[GOAL OF THE EXERCISE]: Format every line of the data below as a Markdown table with the columns Row and Line, numbering each row and skipping blank lines. Leave the pictures out.

— start of INPUT DATA —

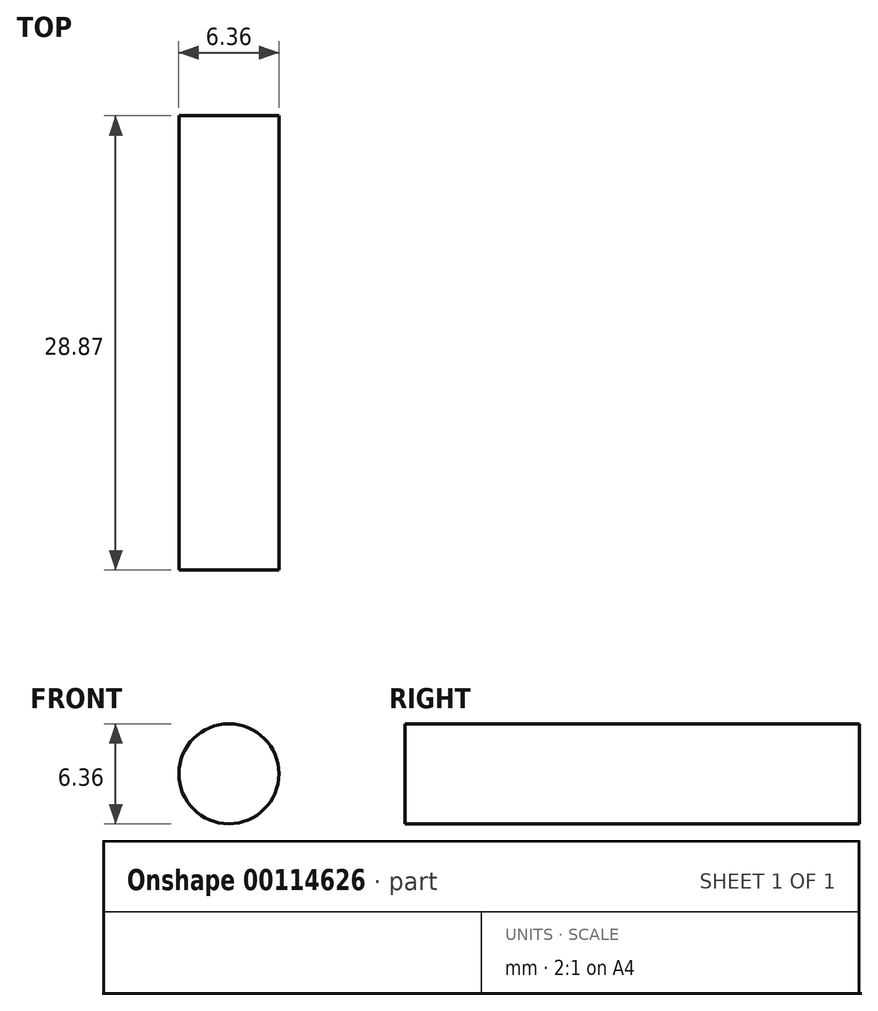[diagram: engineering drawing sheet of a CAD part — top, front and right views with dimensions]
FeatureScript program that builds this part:
annotation { "Feature Type Name" : "Feature", "Feature Type Description" : "" }
export const myFeature = defineFeature(function(context is Context, id is Id, definition is map)
    precondition{}
    {
        {
            var Q0;
            Q0=qCreatedBy(makeId("Front.planeOp"),FACE);
            var sketch = newSketch(context, id + "F0", { "sketchPlane" : qUnion([Q0])});
            skCircle(sketch, "E0", {"center": v(0, 0) * mm, "radius": 3.18 * mm});
            skSolve(sketch);
        }
        {
            var Q0;
            Q0 = qSketchRegion(id + "F0", true);
            extrude(context, id + "F1", {"entities" : qUnion([Q0]), "depth" : 28.87 * mm});
        }
    });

— end of INPUT DATA —

[OUTPUT OF THE TASK]:
| Row | Line |
|---|---|
| 1 | [diagram: engineering drawing sheet of a CAD part — top, front and right views with dimensions] |
| 2 | FeatureScript program that builds this part: |
| 3 | annotation { "Feature Type Name" : "Feature", "Feature Type Description" : "" } |
| 4 | export const myFeature = defineFeature(function(context is Context, id is Id, definition is map) |
| 5 |     precondition{} |
| 6 |     { |
| 7 |         { |
| 8 |             var Q0; |
| 9 |             Q0=qCreatedBy(makeId("Front.planeOp"),FACE); |
| 10 |             var sketch = newSketch(context, id + "F0", { "sketchPlane" : qUnion([Q0])}); |
| 11 |             skCircle(sketch, "E0", {"center": v(0, 0) * mm, "radius": 3.18 * mm}); |
| 12 |             skSolve(sketch); |
| 13 |         } |
| 14 |         { |
| 15 |             var Q0; |
| 16 |             Q0 = qSketchRegion(id + "F0", true); |
| 17 |             extrude(context, id + "F1", {"entities" : qUnion([Q0]), "depth" : 28.87 * mm}); |
| 18 |         } |
| 19 |     }); |